§ Description of the task:
Go through the material under this sentence. Return every line holding "SQUARE".

§ Supplied data:
------------------------
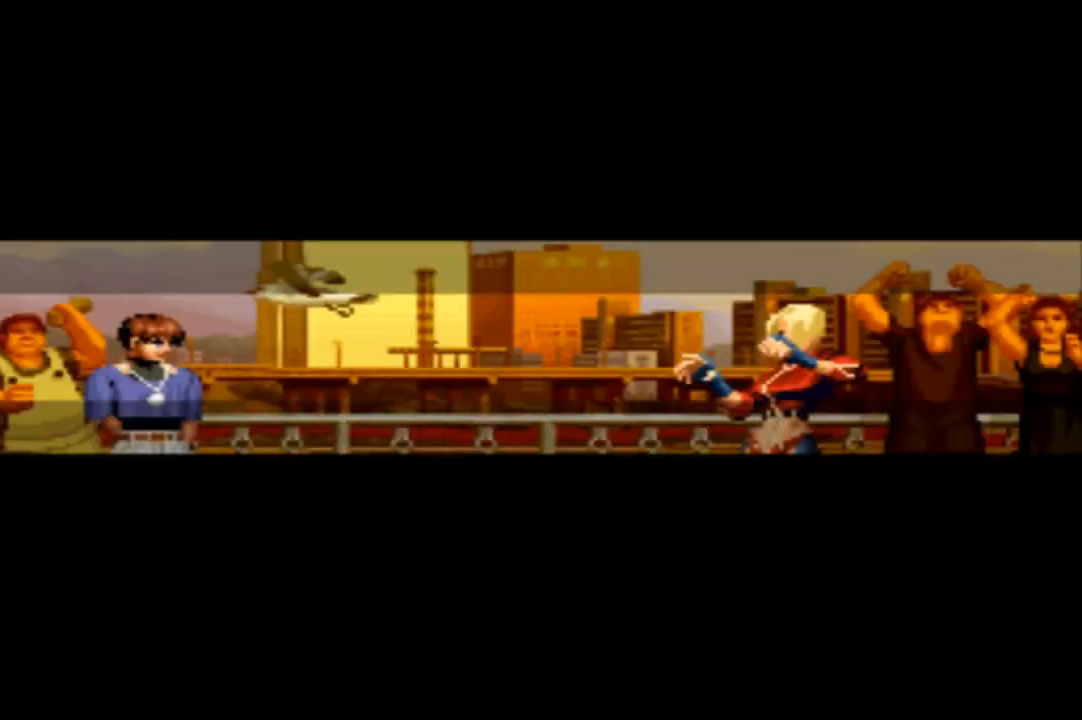
{"buttons": ["SQUARE"], "left_stick": "center", "events": [[34, "SQUARE", "down"], [67, "SQUARE", "up"], [501, "SQUARE", "down"]]}
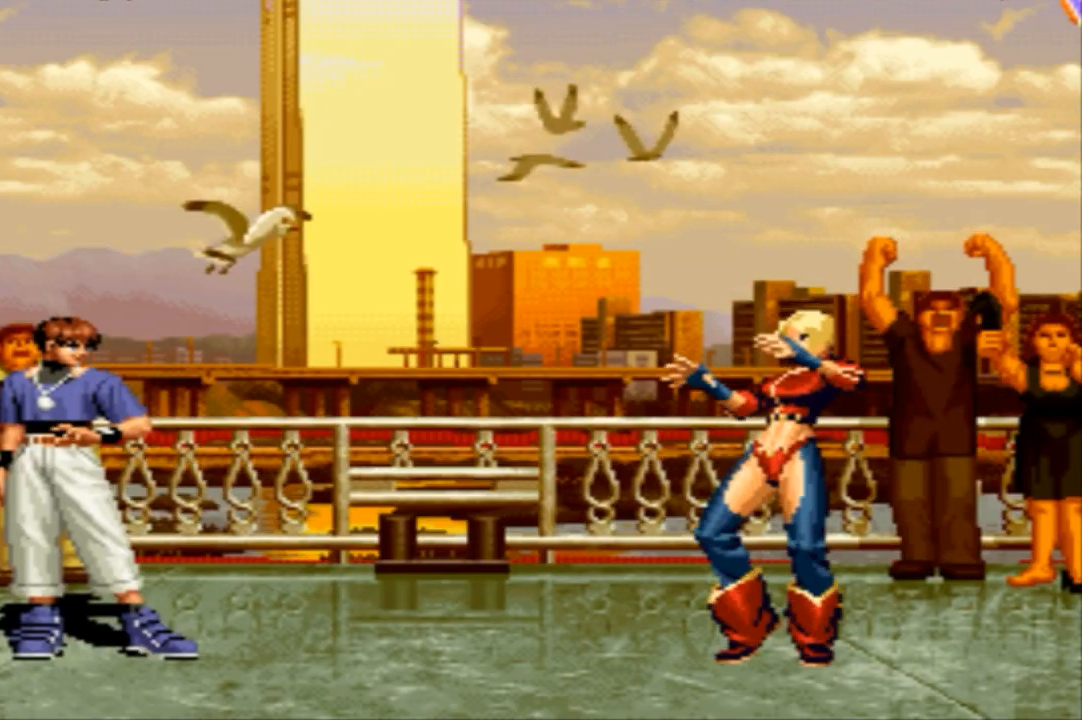
{"buttons": [], "left_stick": "center", "events": [[100, "SQUARE", "up"]]}
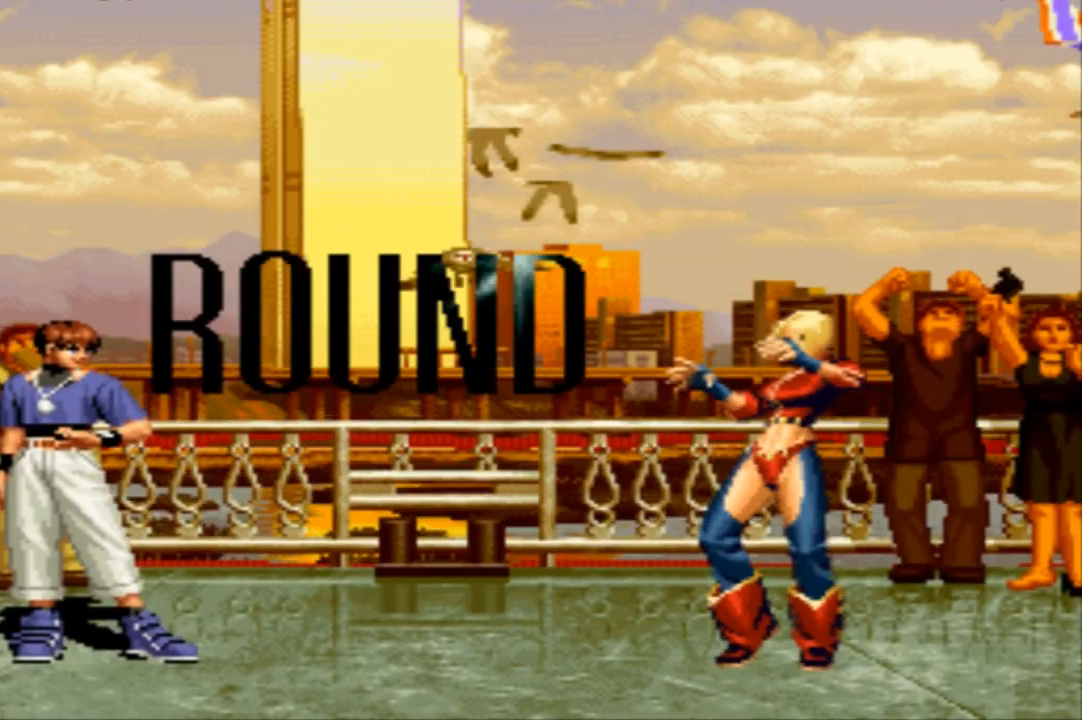
{"buttons": [], "left_stick": "center", "events": []}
------------------------
§ Answer box:
{"buttons": ["SQUARE"], "left_stick": "center", "events": [[34, "SQUARE", "down"], [67, "SQUARE", "up"], [501, "SQUARE", "down"]]}
{"buttons": [], "left_stick": "center", "events": [[100, "SQUARE", "up"]]}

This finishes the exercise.